PHIL: At this stage I’d probably vote for MMP but we’ve had at this conference quite an interesting discussion about that and the members I’ve talked to have said look we’d like to see fewer list MP’s and more Electorate MP’s. We’d like to see electorates a little bit smaller so that electorate members can give a bit more personal attention to their constituents. Our people tell me that we can do that, we could have as many as 80 electorate MP’s with the balance of 40 being list MPs. It may be that we’re looking for a variation on MMP to make it work better, to use its strengths to counteract its weakness.
More interesting is that he would only “probably” vote for MMP.
Labour need to be very careful of their numbers. Chris Hipkins said yesterday:
The analysis I have seen suggests we could have 90 electorates and 30 list MPs and the proportionality would be preserved.

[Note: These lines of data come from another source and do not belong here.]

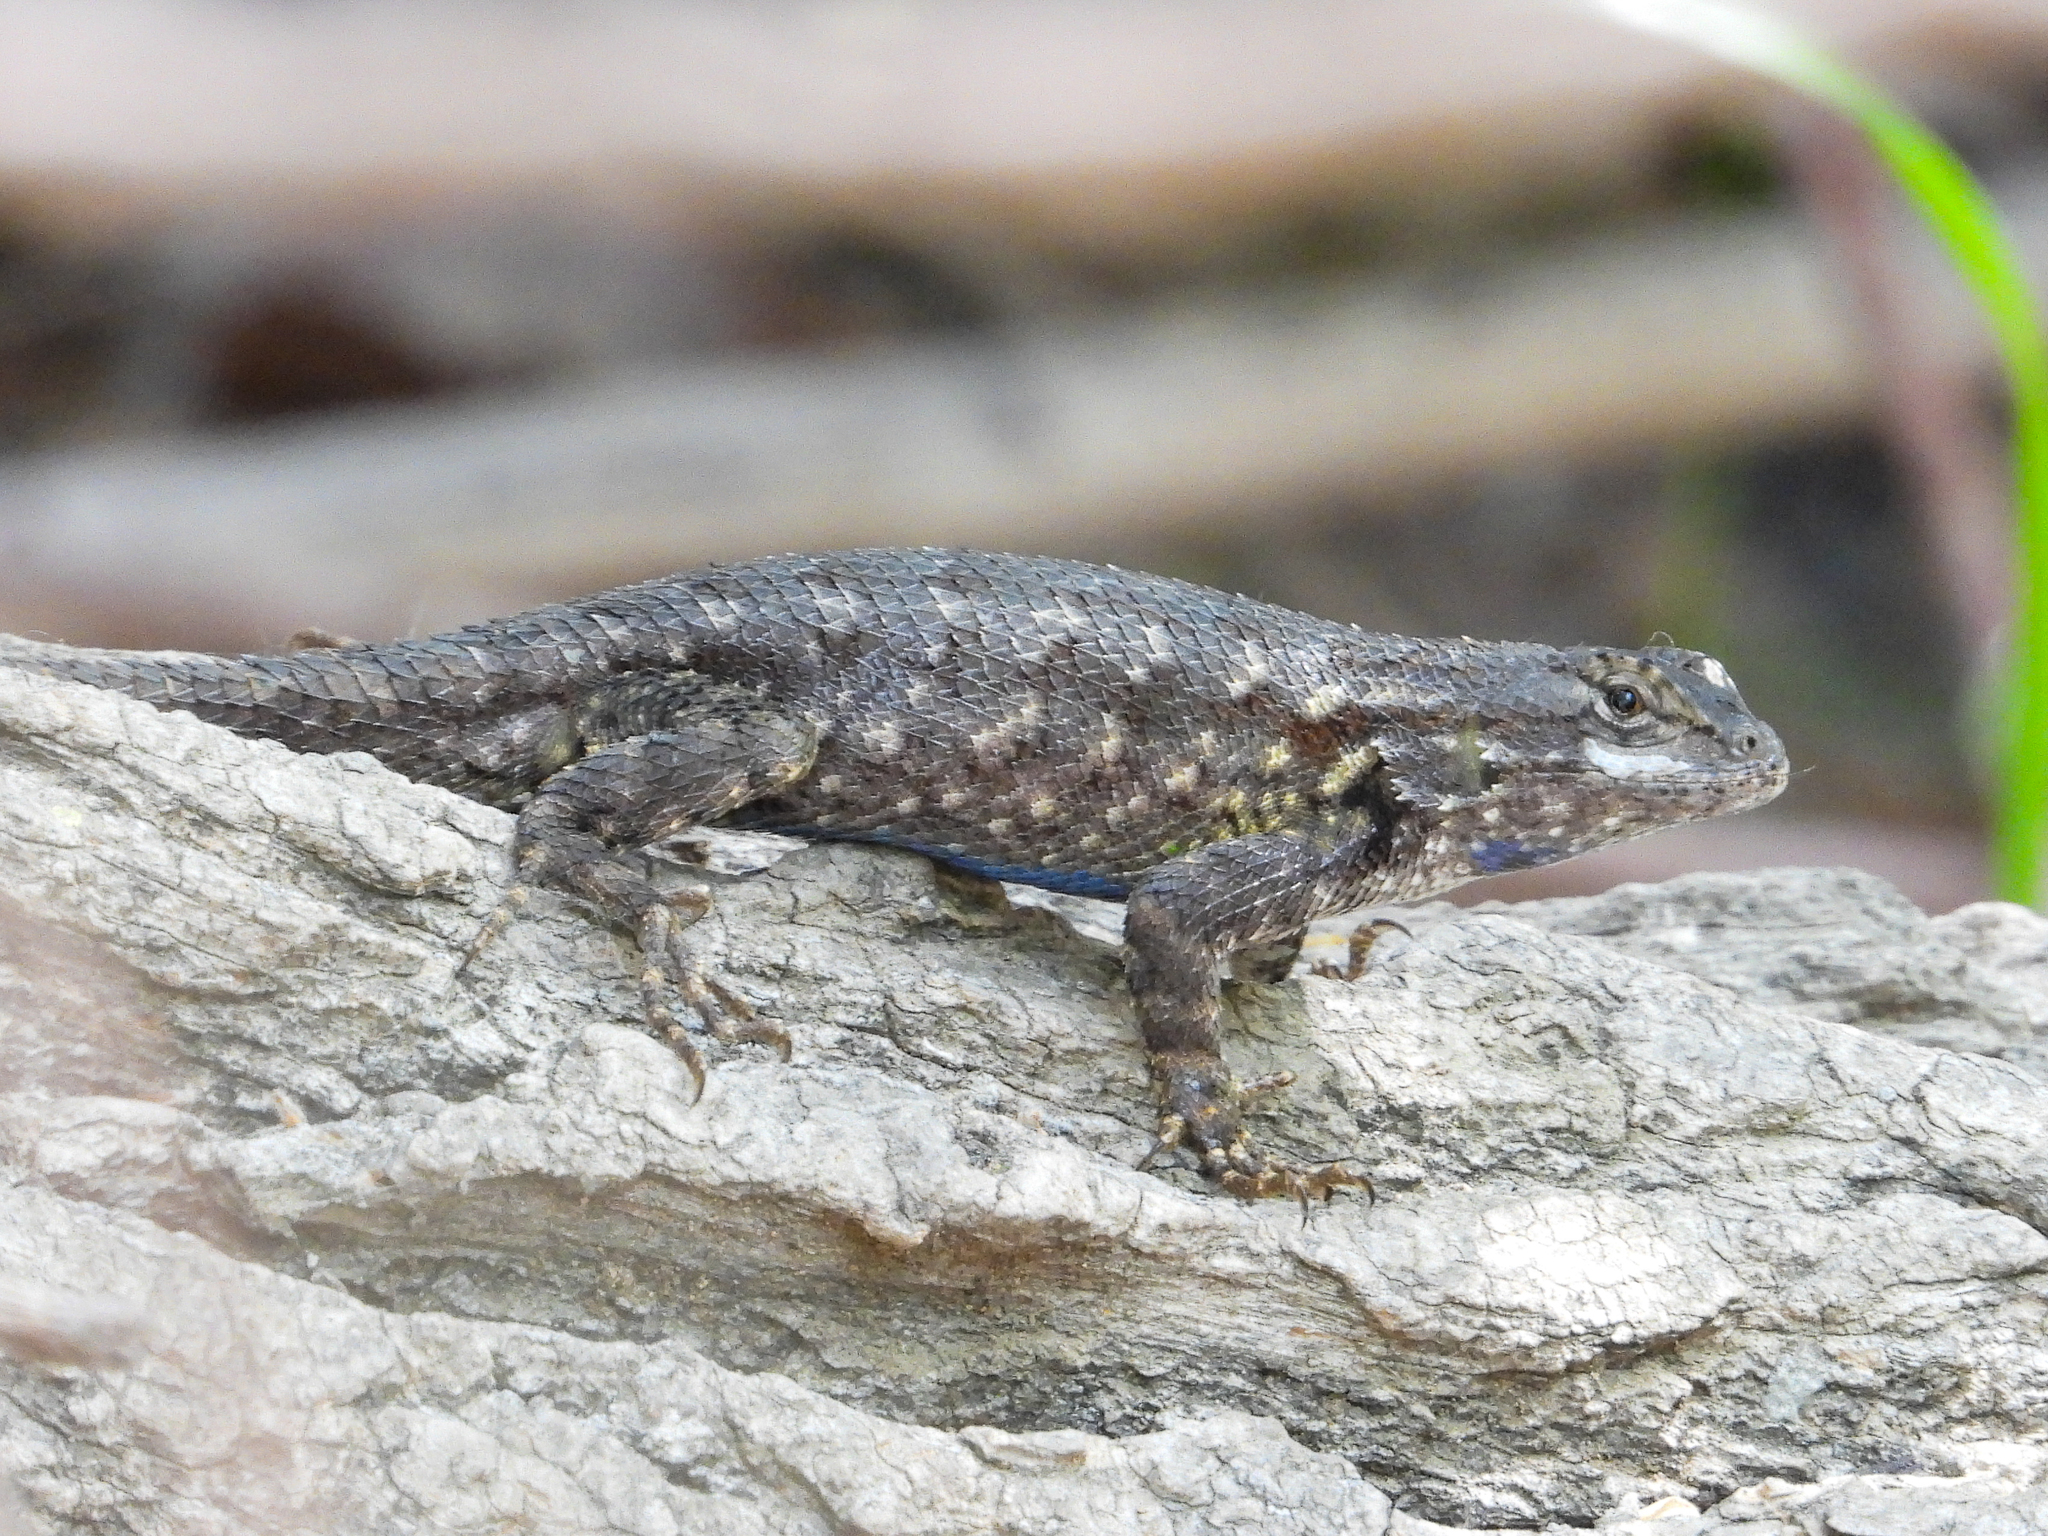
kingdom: Animalia
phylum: Chordata
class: Squamata
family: Phrynosomatidae
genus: Sceloporus
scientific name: Sceloporus occidentalis
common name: Western fence lizard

From memory applying that to the 5 MMP elections we have had the biggest overhang would have been 4 extra seats. That’s just from memory though. Someone else might have the actual nos handy.
I responded:
Chris – your memory is faulty on MMP with a 90/30 split. Assuming parties won the same proportion of electorate seats, a 90/30 elect/list split would have seen Labour in 1999 with a 6 seat overhang and in 2002 with a 7 seat overhang. That would be almost as unproportional as SM.
On the plus side it would have meant in 1999 every Labour List MP would have been wiped out so no Cullen and Wilson
Goff is now talking 80/40. If you assume they would have won the same proportion of electorates (which is not that likely) it would in 2002 have left Labour with either 0 or 1 List MPs – very close to overhang.
But what Goff overlooks is that every census the number of electorate seats increases by 1 or 2 as the North Island has faster population growth than the South Island. Hence within a decade that 80/40 could be 84/36 and overhang could well become a regular thing.
And the issue of Maori Party overhang would also get worse. Ironically what Goff is talking about would move MMP closer to an SM system.